England’s historic Midlands district forms a broad belt across the middle of the country from the North to the Irish Seas. Before England was unified under King Aelfred (“The Great”) in the ninth century, it was an independent kingdom known as Mercia; during Norman times, its massive hardwood forests were the setting of the exploits of Saxon rebels, forming the basis of the “Robin Hood” legends. Over the centuries, the land has been also been invaded by Romans, Scots, Picts, Angles, Jutes, Norsemen, and Danes. Today, the invader is Asbestos.
What is horrifying to British health authorities is not so much the fact that rates of asbestos-related cancer are soaring in the Midlands, but the fact that increasingly, these victims are not the industrial workers who typically contract asbestos illness, but teachers and nurses. Margaret Worthington, aged 70, is one of those teachers.

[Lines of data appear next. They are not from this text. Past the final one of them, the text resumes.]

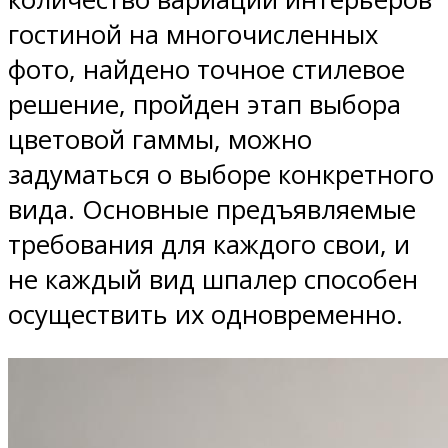
гостиной на многочисленных
фото, найдено точное стилевое
решение, пройден этап выбора
цветовой гаммы, можно
задуматься о выборе конкретного
вида. Основные предъявляемые
требования для каждого свои, и
не каждый вид шпалер способен
осуществить их одновременно.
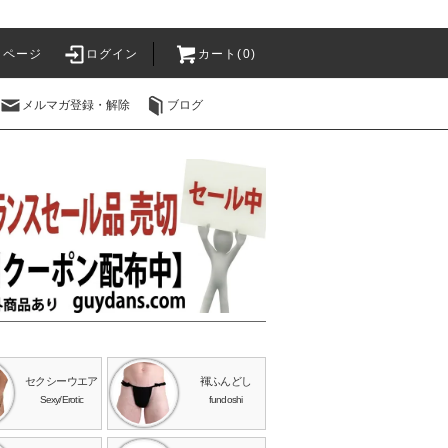
イページ
ログイン
カート(0)
メルマガ登録・解除
ブログ
セクシーウエア
褌ふんどし
Sexy/Erotic
fundoshi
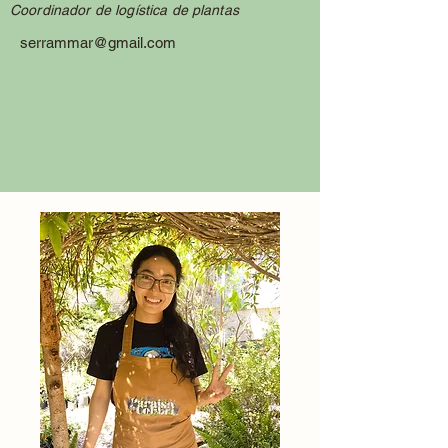
Coordinador de logística de plantas
serrammar@gmail.com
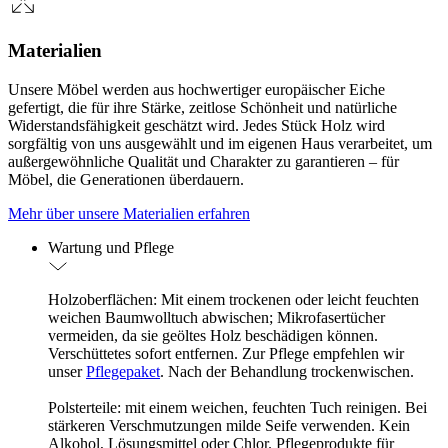
Materialien
Unsere Möbel werden aus hochwertiger europäischer Eiche
gefertigt, die für ihre Stärke, zeitlose Schönheit und natürliche
Widerstandsfähigkeit geschätzt wird. Jedes Stück Holz wird
sorgfältig von uns ausgewählt und im eigenen Haus verarbeitet, um
außergewöhnliche Qualität und Charakter zu garantieren – für
Möbel, die Generationen überdauern.
Mehr über unsere Materialien erfahren
Wartung und Pflege
Holzoberflächen: Mit einem trockenen oder leicht feuchten
weichen Baumwolltuch abwischen; Mikrofasertücher
vermeiden, da sie geöltes Holz beschädigen können.
Verschüttetes sofort entfernen. Zur Pflege empfehlen wir
unser
Pflegepaket
. Nach der Behandlung trockenwischen.
Polsterteile: mit einem weichen, feuchten Tuch reinigen. Bei
stärkeren Verschmutzungen milde Seife verwenden. Kein
Alkohol, Lösungsmittel oder Chlor. Pflegeprodukte für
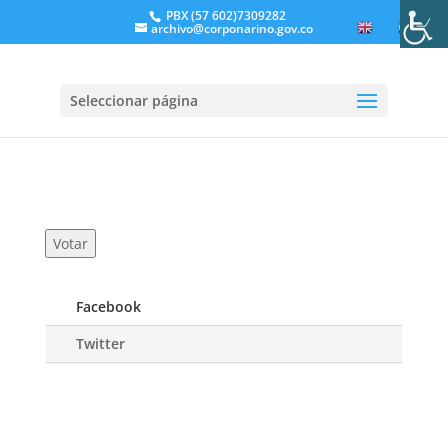
PBX (57 602)7309282
archivo@corponarino.gov.co
EN
ES
Seleccionar página
Votar
Facebook
Twitter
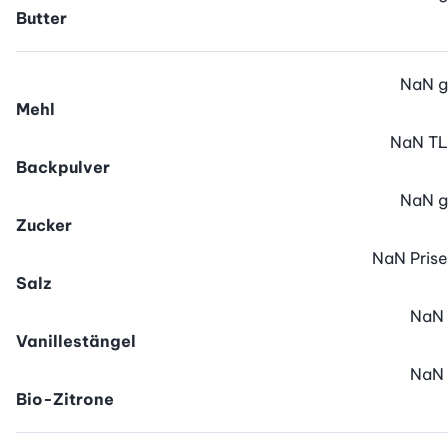
Butter
NaN
g
Mehl
NaN
TL
Backpulver
NaN
g
Zucker
NaN
Prise
Salz
NaN
Vanillestängel
NaN
Bio-Zitrone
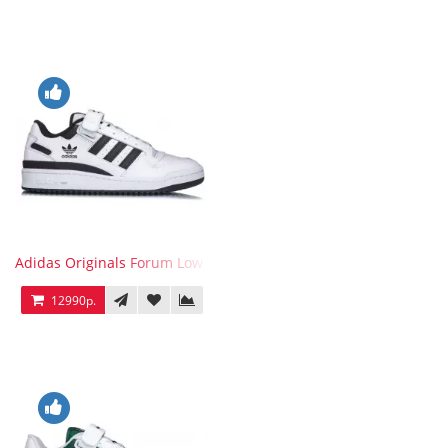
Adidas Originals Forum Low WB White Black
12990р.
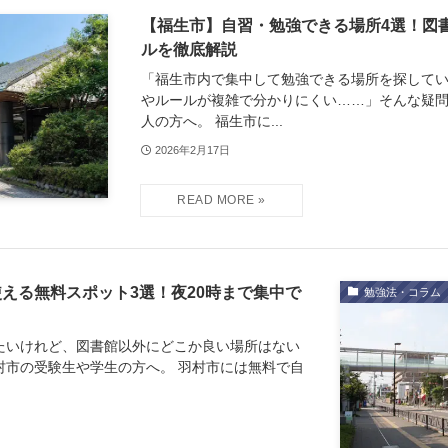
【福生市】自習・勉強できる場所4選！図
ルを徹底解説
「福生市内で集中して勉強できる場所を探して
やルールが複雑で分かりにくい……」そんな疑
人の方へ。 福生市に...
2026年2月17日
える無料スポット3選！夜20時まで集中で
勉強法・コラム
たいけれど、図書館以外にどこか良い場所はない
村市の受験生や学生の方へ。 羽村市には無料で自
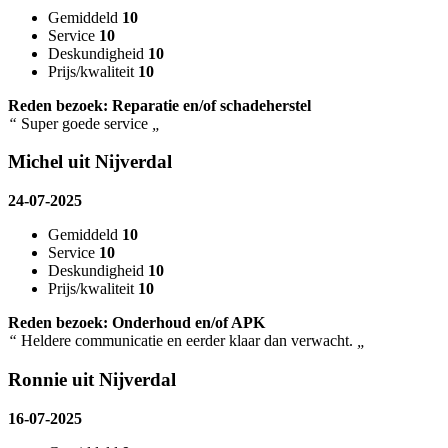
Gemiddeld
10
Service
10
Deskundigheid
10
Prijs/kwaliteit
10
Reden bezoek: Reparatie en/of schadeherstel
“
Super goede service
„
Michel uit Nijverdal
24-07-2025
Gemiddeld
10
Service
10
Deskundigheid
10
Prijs/kwaliteit
10
Reden bezoek: Onderhoud en/of APK
“
Heldere communicatie en eerder klaar dan verwacht.
„
Ronnie uit Nijverdal
16-07-2025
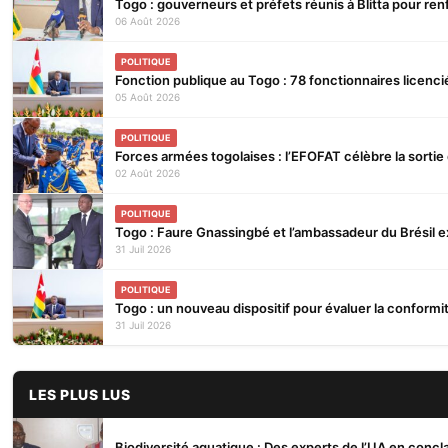
Togo : gouverneurs et préfets réunis à Blitta pour renfo
06 Août 2026
POLITIQUE
Fonction publique au Togo : 78 fonctionnaires licenc
05 Août 2026
POLITIQUE
Forces armées togolaises : l’EFOFAT célèbre la sortie
02 Août 2026
POLITIQUE
Togo : Faure Gnassingbé et l’ambassadeur du Brésil ex
31 Juil 2026
POLITIQUE
Togo : un nouveau dispositif pour évaluer la conformi
31 Juil 2026
LES PLUS LUS
Biodiversité aquatique : Des experts de l’UA en conc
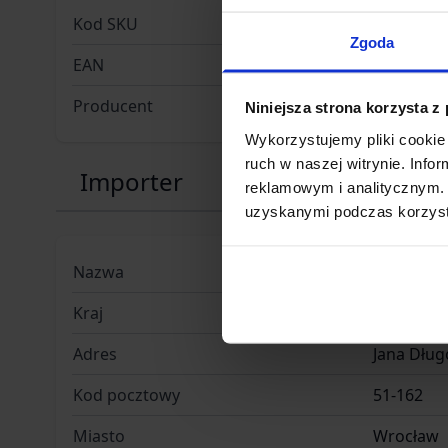
Kod SKU
GF.ARE-0
Zgoda
EAN
59025439
Producent
ARES
Niniejsza strona korzysta z
Wykorzystujemy pliki cookie 
ruch w naszej witrynie. Inf
Importer
reklamowym i analitycznym. 
uzyskanymi podczas korzysta
Nazwa
INFINITY 
Kraj
Polska
Adres
Jana Dług
Kod pocztowy
51-162
Miasto
Wrocław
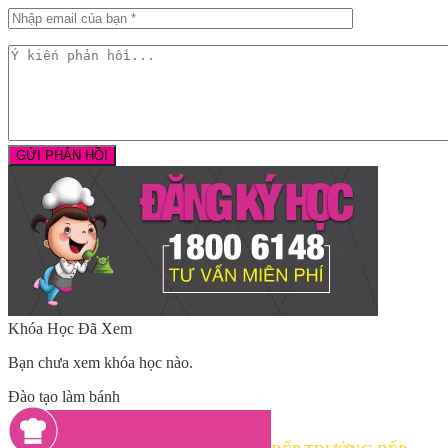
Khóa Học Đã Xem
Bạn chưa xem khóa học nào.
Đào tạo làm bánh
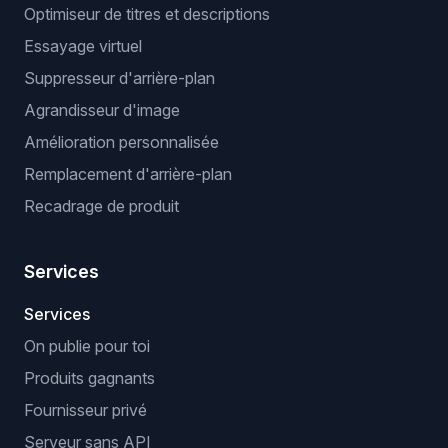
Optimiseur de titres et descriptions
Essayage virtuel
Suppresseur d'arrière-plan
Agrandisseur d'image
Amélioration personnalisée
Remplacement d'arrière-plan
Recadrage de produit
Services
Services
On publie pour toi
Produits gagnants
Fournisseur privé
Serveur sans API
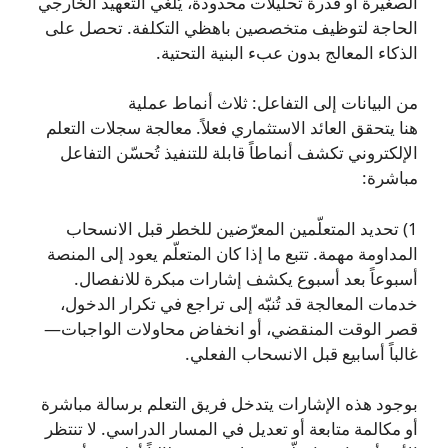
الصغيرة أو قدرة تحليلات محدودة، يُلغي التعهيد الخارجي
الحاجة لتوظيف متخصصين باهظي التكلفة. تحصل على
الذكاء المعالج بدون عبء البنية التحتية.
من البيانات إلى التفاعل: ثلاث أنماط عملية
هنا يتحقق العائد الاستثماري فعلاً. معالجة سجلات التعلم
الإلكتروني تكشف أنماطاً قابلة للتنفيذ تُحسّن التفاعل
مباشرة:
1) تحديد المتعلّمين المعرّضين للخطر قبل الانسحاب
المداومة مهمة. تتبع ما إذا كان المتعلّم يعود إلى المنصة
أسبوعاً بعد أسبوع يكشف إشارات مبكرة للانفصال.
خدمات المعالجة قد تُنبّه إلى تراجع في تكرار الدخول،
قصر الوقت المنقضي، أو انخفاض محاولات الواجبات—
غالباً أسابيع قبل الانسحاب الفعلي.
بوجود هذه الإشارات يتدخل فريق التعلم برسالة مباشرة
أو مكالمة متابعة أو تعديل في المسار الدراسي. لا تنتظر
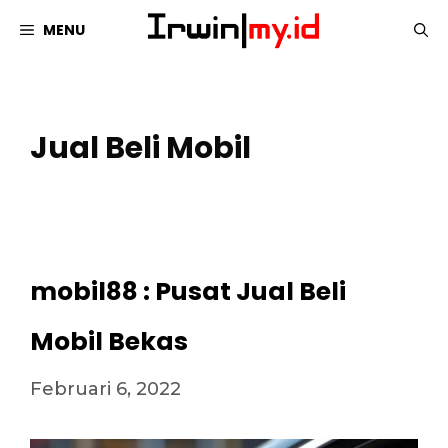
Langsung
MENU
ke
isi
Jual Beli Mobil
mobil88 : Pusat Jual Beli
Mobil Bekas
Februari 6, 2022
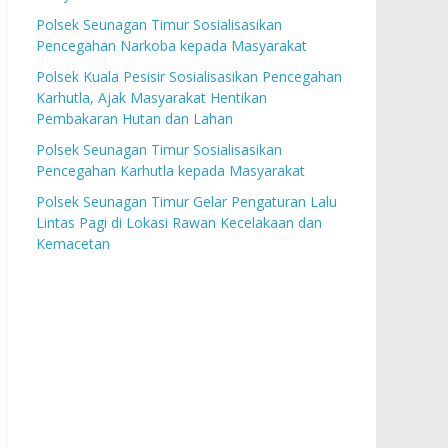
Polsek Seunagan Timur Sosialisasikan
Pencegahan Narkoba kepada Masyarakat
Polsek Kuala Pesisir Sosialisasikan Pencegahan
Karhutla, Ajak Masyarakat Hentikan
Pembakaran Hutan dan Lahan
Polsek Seunagan Timur Sosialisasikan
Pencegahan Karhutla kepada Masyarakat
Polsek Seunagan Timur Gelar Pengaturan Lalu
Lintas Pagi di Lokasi Rawan Kecelakaan dan
Kemacetan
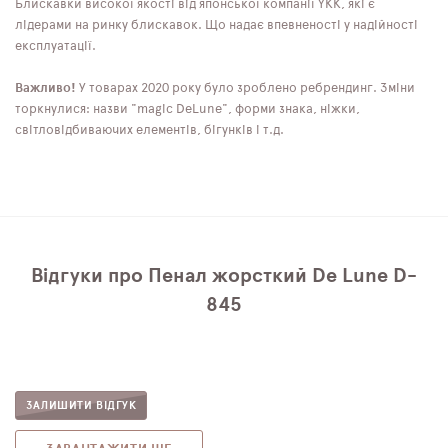
Блискавки високої якості від японської компанії YKK, які є
лідерами на ринку блискавок. Що надає впевненості у надійності
експлуатації.
Важливо!
У товарах 2020 року було зроблено ребрендинг. Зміни
торкнулися: назви "magic DeLune", форми знака, ніжки,
світловідбиваючих елементів, бігунків і т.д.
Відгуки про Пенал жорсткий De Lune D-
845
ЗАЛИШИТИ ВІДГУК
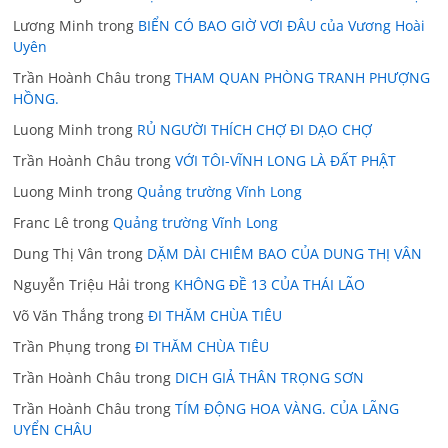
Lương Minh
trong
BIỂN CÓ BAO GIỜ VƠI ĐÂU của Vương Hoài
Uyên
Trần Hoành Châu
trong
THAM QUAN PHÒNG TRANH PHƯỢNG
HỒNG.
Luong Minh
trong
RỦ NGƯỜI THÍCH CHỢ ĐI DẠO CHỢ
Trần Hoành Châu
trong
VỚI TÔI-VĨNH LONG LÀ ĐẤT PHẬT
Luong Minh
trong
Quảng trường Vĩnh Long
Franc Lê
trong
Quảng trường Vĩnh Long
Dung Thị Vân
trong
DẶM DÀI CHIÊM BAO CỦA DUNG THỊ VÂN
Nguyễn Triệu Hải
trong
KHÔNG ĐỀ 13 CỦA THÁI LÃO
Võ Văn Thắng
trong
ĐI THĂM CHÙA TIÊU
Trần Phụng
trong
ĐI THĂM CHÙA TIÊU
Trần Hoành Châu
trong
DICH GIẢ THÂN TRỌNG SƠN
Trần Hoành Châu
trong
TÍM ĐỘNG HOA VÀNG. CỦA LÃNG
UYỂN CHÂU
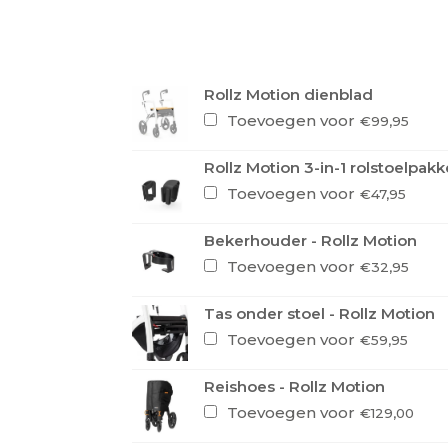
Rollz Motion dienblad
Toevoegen voor
€
99,95
Rollz Motion 3-in-1 rolstoelpak
Toevoegen voor
€
47,95
Bekerhouder - Rollz Motion
Toevoegen voor
€
32,95
Tas onder stoel - Rollz Motion
Toevoegen voor
€
59,95
Reishoes - Rollz Motion
Toevoegen voor
€
129,00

She is now dying from mesothelioma, and is suing the local education chiefs for the asbestos to which she was exposed as a result of using classroom pinboards. Alida Coates is an industrial disease expert with a local law firm. She gave the following statement: “Although there is hope for the future, we have seen a year on year increase in the number of people developing mesothelioma. Of greatest concern is the growing number of people like Margaret Worthington who worked in jobs, not usually associated with heavy exposure to asbestos and who have been diagnosed with mesothelioma. “These include teachers, hospital staff and family members exposed to asbestos dust on their loved ones’ work clothes.” Why is this happening?
The only answer that Ms. Coates had was that more asbestos was used in the construction of schools and hospitals in the area than is generally realized. Ms. Worthington, a grandmother and wife of a retired engineer of the Royal Navy, is understandably angry about the “death sentence” she is under: “I do feel angry because I was careful about what I ate, drank moderately, was very active and confident…now I get breathless easily and don’t know how long I have left. It is unfair and I feel like punching a wall, but that attitude makes you ill.”